■ TEXT FOR ANALYSIS ■
Now that I've taken more than five minutes to form an opinion of this whole "Dan Reeves won't join the Cowboys staff" ordeal, I'm going to try to lay this out as best I can.
There are a couple of possibilities, obviously, for what happened or not with this deal, while none of them leave us with the outcome that we mostly wanted, a good outcome is still possible in some cases.
The most shared opinion among fans, myself included, so far is that Jerry Jones wouldn't give Reeves the kind of authority and control that he either was seeking, or felt he needed to do other parts of the proposed job effectively. Either way boils down to more of the same ... and the beat goes on.
Dan Reeves could have merely been a consultant for a brief time while certain things were discussed. He already shared his own opinion of the team with the media, so it makes sense that he would be brought in to consult for a limited time during the regrouping sessions this off-season. Furthermore, it's possible that the initial report out of San Francisco was either false, mistaken, or the result of the 49ers management turning down a delayed hire for Reeves while he consulted with the Cowboys first. Far fetched, I know.
If this is the case, then the Cowboys, in some way, should have let on to the fact that he wasn't going to around long, especially after a report to the contrary surfaced in California.
Still another possible reason is that the Cowboys and Dan Reeves didn't see eye to eye on things. It basically boils back down to Jones not being willing to give in and give Reeves what he thought was necessary. It kind of seems pointless for that to be the case since you bring in a revered former coach to be a consultant so you can change your current direction with his new strategies and ideas. But alas, Jerry will be Jerry.
Regardless of why it didn't work out with Reeves, though, this team must move on. It's a free for all to figure out what comes next, but I suspect there are still some major concerns to deal with before free agency and the draft come around.

■ STUDY MATERIAL ■
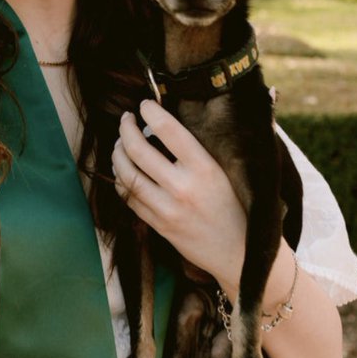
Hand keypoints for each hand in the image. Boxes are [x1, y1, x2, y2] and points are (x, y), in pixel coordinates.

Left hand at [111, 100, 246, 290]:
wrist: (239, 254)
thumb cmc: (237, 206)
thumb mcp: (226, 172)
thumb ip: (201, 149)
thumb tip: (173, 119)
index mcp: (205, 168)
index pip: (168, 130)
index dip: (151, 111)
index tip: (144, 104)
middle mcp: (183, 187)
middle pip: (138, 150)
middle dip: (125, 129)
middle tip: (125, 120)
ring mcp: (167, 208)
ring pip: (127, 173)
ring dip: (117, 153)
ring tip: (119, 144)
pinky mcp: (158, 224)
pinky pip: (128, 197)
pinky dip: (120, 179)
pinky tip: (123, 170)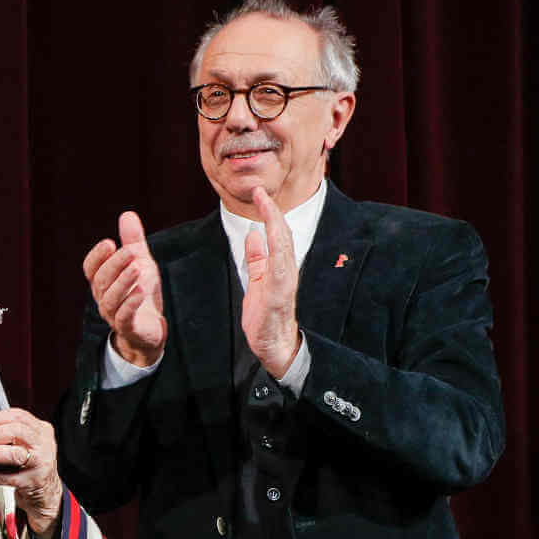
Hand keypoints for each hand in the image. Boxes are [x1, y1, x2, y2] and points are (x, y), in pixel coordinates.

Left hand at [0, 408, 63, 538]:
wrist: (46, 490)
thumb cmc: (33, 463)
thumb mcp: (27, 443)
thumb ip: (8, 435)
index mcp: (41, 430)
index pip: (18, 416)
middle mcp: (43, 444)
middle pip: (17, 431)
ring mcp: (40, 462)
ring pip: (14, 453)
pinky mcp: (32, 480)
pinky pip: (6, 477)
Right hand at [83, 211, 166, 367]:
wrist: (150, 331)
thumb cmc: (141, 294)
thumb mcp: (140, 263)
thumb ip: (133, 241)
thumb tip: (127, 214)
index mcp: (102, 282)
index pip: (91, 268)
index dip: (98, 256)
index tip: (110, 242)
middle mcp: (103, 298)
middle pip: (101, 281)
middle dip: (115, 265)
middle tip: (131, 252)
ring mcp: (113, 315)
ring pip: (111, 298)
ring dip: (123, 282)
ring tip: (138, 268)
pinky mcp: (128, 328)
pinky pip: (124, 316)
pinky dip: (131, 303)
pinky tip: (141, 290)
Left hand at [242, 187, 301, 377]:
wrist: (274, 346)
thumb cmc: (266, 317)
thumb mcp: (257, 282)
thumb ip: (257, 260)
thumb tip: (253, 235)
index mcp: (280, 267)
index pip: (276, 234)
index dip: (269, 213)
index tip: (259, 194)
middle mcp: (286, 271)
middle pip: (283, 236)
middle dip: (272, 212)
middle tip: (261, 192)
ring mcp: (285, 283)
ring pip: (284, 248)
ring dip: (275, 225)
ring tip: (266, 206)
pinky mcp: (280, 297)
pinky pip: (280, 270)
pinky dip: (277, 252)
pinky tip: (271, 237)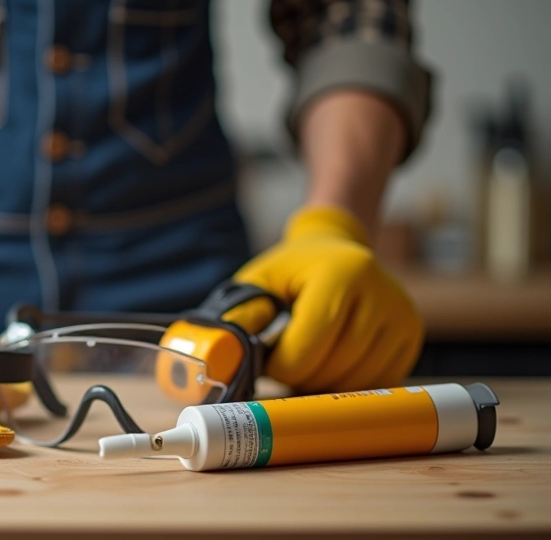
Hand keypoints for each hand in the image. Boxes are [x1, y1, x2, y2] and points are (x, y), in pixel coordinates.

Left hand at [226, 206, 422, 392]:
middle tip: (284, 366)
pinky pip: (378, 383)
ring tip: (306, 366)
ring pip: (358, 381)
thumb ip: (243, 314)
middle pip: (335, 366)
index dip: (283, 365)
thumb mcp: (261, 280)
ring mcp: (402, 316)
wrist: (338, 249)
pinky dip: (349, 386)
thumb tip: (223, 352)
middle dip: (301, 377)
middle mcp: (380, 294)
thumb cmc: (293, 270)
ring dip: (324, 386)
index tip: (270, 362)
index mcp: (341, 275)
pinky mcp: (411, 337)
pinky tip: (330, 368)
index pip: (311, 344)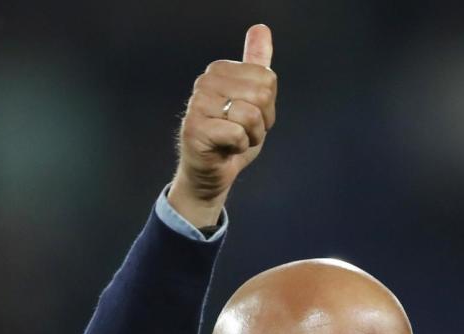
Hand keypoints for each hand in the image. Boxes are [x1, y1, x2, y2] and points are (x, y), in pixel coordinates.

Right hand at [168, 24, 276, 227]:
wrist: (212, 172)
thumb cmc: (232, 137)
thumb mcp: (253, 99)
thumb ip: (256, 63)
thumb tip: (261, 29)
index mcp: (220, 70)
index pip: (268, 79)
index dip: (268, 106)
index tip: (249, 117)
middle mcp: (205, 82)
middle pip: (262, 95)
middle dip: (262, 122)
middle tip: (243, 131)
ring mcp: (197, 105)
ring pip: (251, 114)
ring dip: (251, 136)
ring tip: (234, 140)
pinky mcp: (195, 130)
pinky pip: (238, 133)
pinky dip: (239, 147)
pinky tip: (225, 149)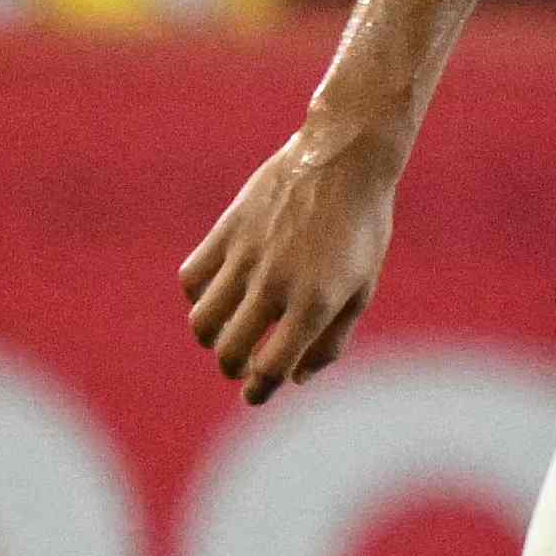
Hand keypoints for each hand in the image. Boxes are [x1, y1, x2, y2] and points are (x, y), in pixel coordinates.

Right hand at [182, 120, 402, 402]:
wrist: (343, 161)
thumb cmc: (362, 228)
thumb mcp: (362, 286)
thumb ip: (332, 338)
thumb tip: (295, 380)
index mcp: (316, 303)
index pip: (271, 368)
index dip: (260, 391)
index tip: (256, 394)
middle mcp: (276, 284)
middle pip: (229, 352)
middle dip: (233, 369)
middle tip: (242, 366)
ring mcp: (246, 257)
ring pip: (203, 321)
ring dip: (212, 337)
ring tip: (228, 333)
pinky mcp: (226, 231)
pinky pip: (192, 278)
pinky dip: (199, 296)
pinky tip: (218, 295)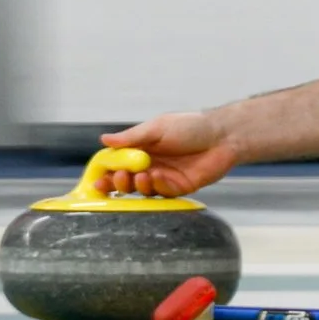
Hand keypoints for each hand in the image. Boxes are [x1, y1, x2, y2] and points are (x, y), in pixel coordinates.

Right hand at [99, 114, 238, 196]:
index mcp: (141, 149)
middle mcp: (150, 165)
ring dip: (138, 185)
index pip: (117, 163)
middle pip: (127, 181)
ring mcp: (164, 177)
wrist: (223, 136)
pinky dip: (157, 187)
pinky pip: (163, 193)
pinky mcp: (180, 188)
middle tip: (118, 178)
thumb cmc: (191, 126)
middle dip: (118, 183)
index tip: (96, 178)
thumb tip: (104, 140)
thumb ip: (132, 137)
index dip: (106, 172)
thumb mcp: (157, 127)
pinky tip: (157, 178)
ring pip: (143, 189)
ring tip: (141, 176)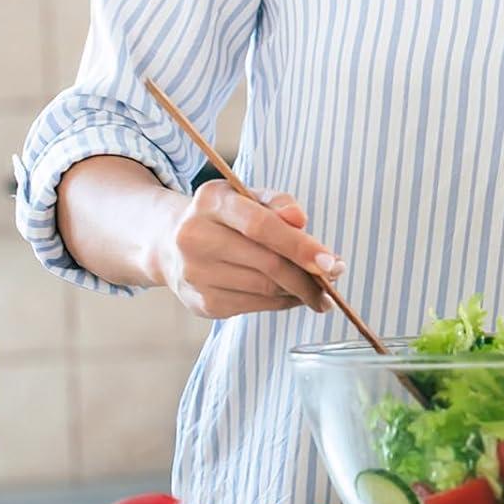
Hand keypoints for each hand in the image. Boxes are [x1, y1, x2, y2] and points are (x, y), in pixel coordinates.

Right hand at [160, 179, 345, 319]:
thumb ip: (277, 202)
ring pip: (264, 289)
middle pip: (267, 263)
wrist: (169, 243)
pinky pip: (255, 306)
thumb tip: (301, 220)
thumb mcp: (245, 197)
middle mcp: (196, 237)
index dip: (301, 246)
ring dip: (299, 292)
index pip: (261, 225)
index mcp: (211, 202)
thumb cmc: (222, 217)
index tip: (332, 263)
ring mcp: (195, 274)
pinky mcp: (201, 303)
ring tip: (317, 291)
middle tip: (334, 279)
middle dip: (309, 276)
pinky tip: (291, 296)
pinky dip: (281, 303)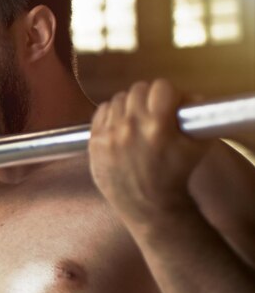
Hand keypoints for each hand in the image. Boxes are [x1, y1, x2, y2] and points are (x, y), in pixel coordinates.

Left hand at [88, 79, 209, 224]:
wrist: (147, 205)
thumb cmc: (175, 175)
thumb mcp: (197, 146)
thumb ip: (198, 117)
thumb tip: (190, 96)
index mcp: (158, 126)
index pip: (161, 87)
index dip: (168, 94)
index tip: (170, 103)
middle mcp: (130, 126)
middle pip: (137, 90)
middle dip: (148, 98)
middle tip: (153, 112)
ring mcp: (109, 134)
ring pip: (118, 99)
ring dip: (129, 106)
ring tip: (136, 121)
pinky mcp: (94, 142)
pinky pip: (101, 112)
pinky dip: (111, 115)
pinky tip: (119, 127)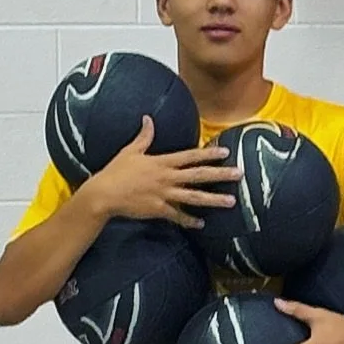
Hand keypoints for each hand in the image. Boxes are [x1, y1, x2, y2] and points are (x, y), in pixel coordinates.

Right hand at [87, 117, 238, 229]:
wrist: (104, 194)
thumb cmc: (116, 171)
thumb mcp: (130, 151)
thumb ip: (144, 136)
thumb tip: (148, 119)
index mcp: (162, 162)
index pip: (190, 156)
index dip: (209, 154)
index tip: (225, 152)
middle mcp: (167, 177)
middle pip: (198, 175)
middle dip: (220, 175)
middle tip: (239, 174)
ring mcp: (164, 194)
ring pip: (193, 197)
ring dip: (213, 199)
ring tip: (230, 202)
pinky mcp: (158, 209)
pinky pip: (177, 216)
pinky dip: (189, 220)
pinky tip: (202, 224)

■ PROBLEMS TO WORK ON ■
a) From the post about Dan Reeves and the Cowboys, reproduce the passage starting at "If this is the" and ending at "draft come around.".
b) In the post about Dan Reeves and the Cowboys, turn the paragraph beginning "Dan Reeves could have merely been a consultant" into a short bulleted list that keeps its main points.
c) Answer these questions using the post about Dan Reeves and the Cowboys:
(i) According to the most common opinion among fans, what would Jerry Jones not give Reeves?
(ii) Where did the initial report come from?
(iii) Before which two events does the author expect major concerns to need attention?

■ OUTPUTS BY TASK ■
a)
If this is the case, then the Cowboys, in some way, should have let on to the fact that he wasn't going to around long, especially after a report to the contrary surfaced in California.
Still another possible reason is that the Cowboys and Dan Reeves didn't see eye to eye on things. It basically boils back down to Jones not being willing to give in and give Reeves what he thought was necessary. It kind of seems pointless for that to be the case since you bring in a revered former coach to be a consultant so you can change your current direction with his new strategies and ideas. But alas, Jerry will be Jerry.
Regardless of why it didn't work out with Reeves, though, this team must move on. It's a free for all to figure out what comes next, but I suspect there are still some major concerns to deal with before free agency and the draft come around.

b)
- Reeves may have been only a short-term consultant while certain things were discussed.
- He had already given the media his opinion of the team, so bringing him in to consult during the off-season regrouping sessions makes sense.
- The first report out of San Francisco may have been false or mistaken, or may have come from the 49ers turning down a delayed hire while Reeves consulted with the Cowboys first.
- The author admits this last idea is far-fetched.

c)
(i) The kind of authority and control that Reeves either wanted or felt he needed.
(ii) San Francisco.
(iii) Free agency and the draft.